Back to Projects
MSE 446 — Introduction to Machine Learning

MTG Archetype Predictor

Machine learning classifier that predicts Magic: The Gathering commander deck archetypes by integrating Scryfall and EDHRec community data.

Sep 2024 – Dec 2024
MLClassificationPythonData ScienceJupyterScikit-Learn

Overview

Magic: The Gathering's Commander format has a rich taxonomy of deck archetypes — Aggro, Control, Combo, Stax, Voltron, Tokens, and dozens of sub-archetypes. Manually classifying a commander card into its archetype requires domain knowledge and is time-consuming. This project builds an ML pipeline that automates classification by combining card statistics from Scryfall with archetype labels and community deck data from EDHRec.

Problem Statement

MTG card databases provide rich mechanical attributes (mana cost, card types, keywords, power/toughness), but archetype classification requires higher-level reasoning about how a commander enables a particular play strategy. The challenge is bridging this gap: learning a mapping from raw card mechanics to community-recognized archetypes from the noisy, multi-label EDHRec dataset.

Approach

Data Integration Pipeline

The first challenge was integrating two heterogeneous data sources:

  • Scryfall API: Provides structured card metadata — mana value, colors, subtypes, keywords, oracle text, power/toughness, set, legality.
  • EDHRec API: Provides community-aggregated archetype tags and deck frequency statistics per commander. Tags represent the dominant play patterns associated with each card (e.g., "Voltron", "Counters", "Aristocrats").

A unified dataset was built by joining on card name, with data quality tracking for cards that appear in one source but not the other.

Feature Engineering

Raw card data was transformed into ML-ready features:

  • Color identity encoding: One-hot encoding of the 5 MTG colors (WUBRG) plus colorless.
  • Keyword extraction: Binary features for common keywords (Flying, Haste, Lifelink, Trample, etc.).
  • Oracle text TF-IDF: Bag-of-words features from the card's rules text, capturing mechanical patterns like "whenever a creature enters" or "sacrifice a creature".
  • Mana curve features: Converted mana value, color pip counts, hybrid mana presence.
  • Type line encoding: Card type and subtype indicators.

Classification Model

Given the multi-label nature of the target (a commander can belong to multiple archetypes), the problem was framed as multi-label classification. Several sklearn estimators were evaluated:

  • Logistic Regression with one-vs-rest
  • Random Forest (multi-output)
  • Gradient Boosted Trees

Evaluation used macro-averaged F1 to account for class imbalance — niche archetypes like "Stax" appear far less frequently in the EDHRec data than popular ones like "Tokens" or "Counters".

Key Findings

Oracle text TF-IDF features were the strongest predictors — specific mechanical phrases were highly correlated with particular archetypes, validating that the card's rules text encodes most of the archetype signal.
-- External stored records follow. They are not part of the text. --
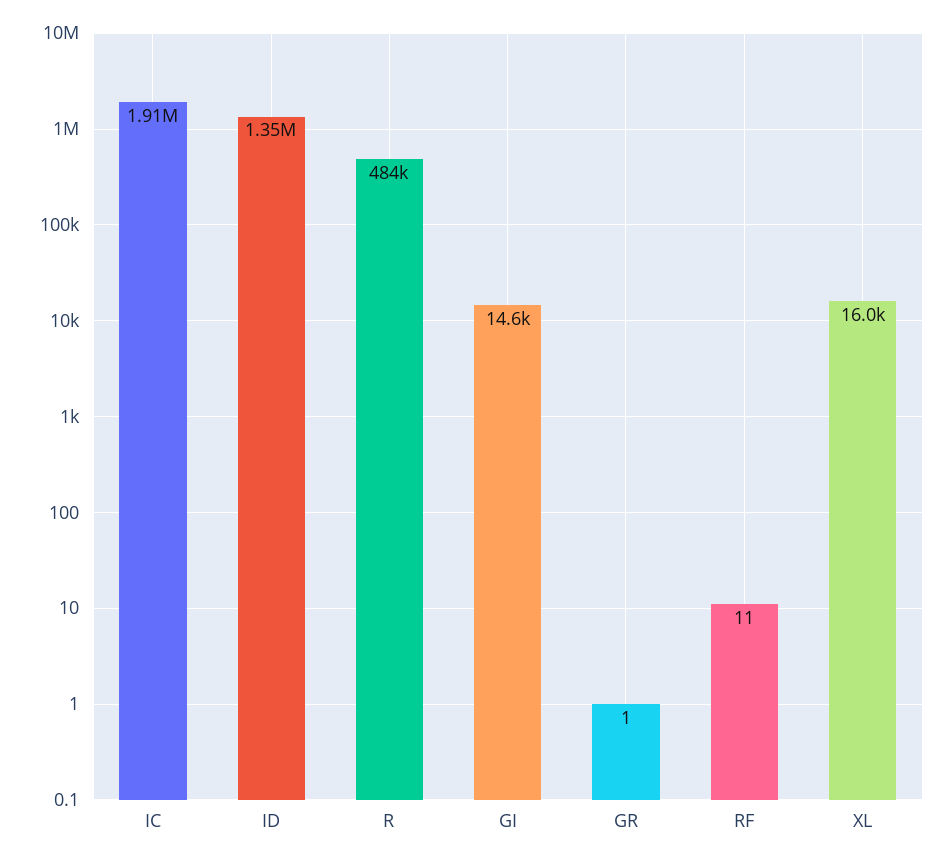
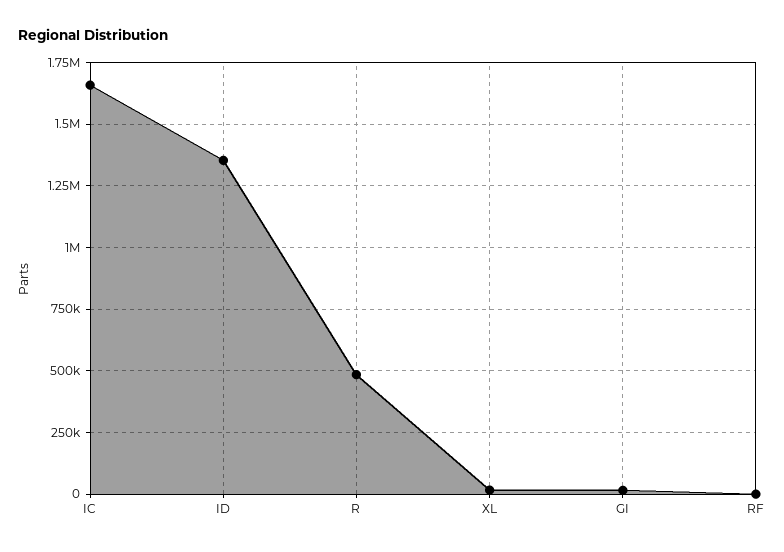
  {
-   "IC": 1910000,
+   "IC": 1650000,
    "ID": 1350000,
    "R": 484000,
    "GI": 14600,
-   "GR": 1,
    "RF": 11,
    "XL": 16000
  }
  • Color identity alone was a poor predictor — most colors support multiple archetypes, confirming that mechanics matter more than color for classification.
  • The integrated dataset revealed a meaningful subset of commanders present in Scryfall but absent from EDHRec — these tend to be newly released cards without enough community data yet, a natural limitation of any community-sourced label set.
  • Random Forest outperformed Logistic Regression on rare archetypes, where the ensemble structure helps generalize from sparse training examples.

Reflection

The most interesting challenge was the label noise in EDHRec data: community archetype tags reflect dominant deck strategies, not ground truth, and a single commander is often tagged for 3–5 archetypes simultaneously. A more sophisticated approach would model the label dependencies explicitly (e.g., with a classifier chain or a label-aware embedding model) rather than treating each label independently. This project was a strong introduction to real-world multi-label classification with noisy, multi-source data.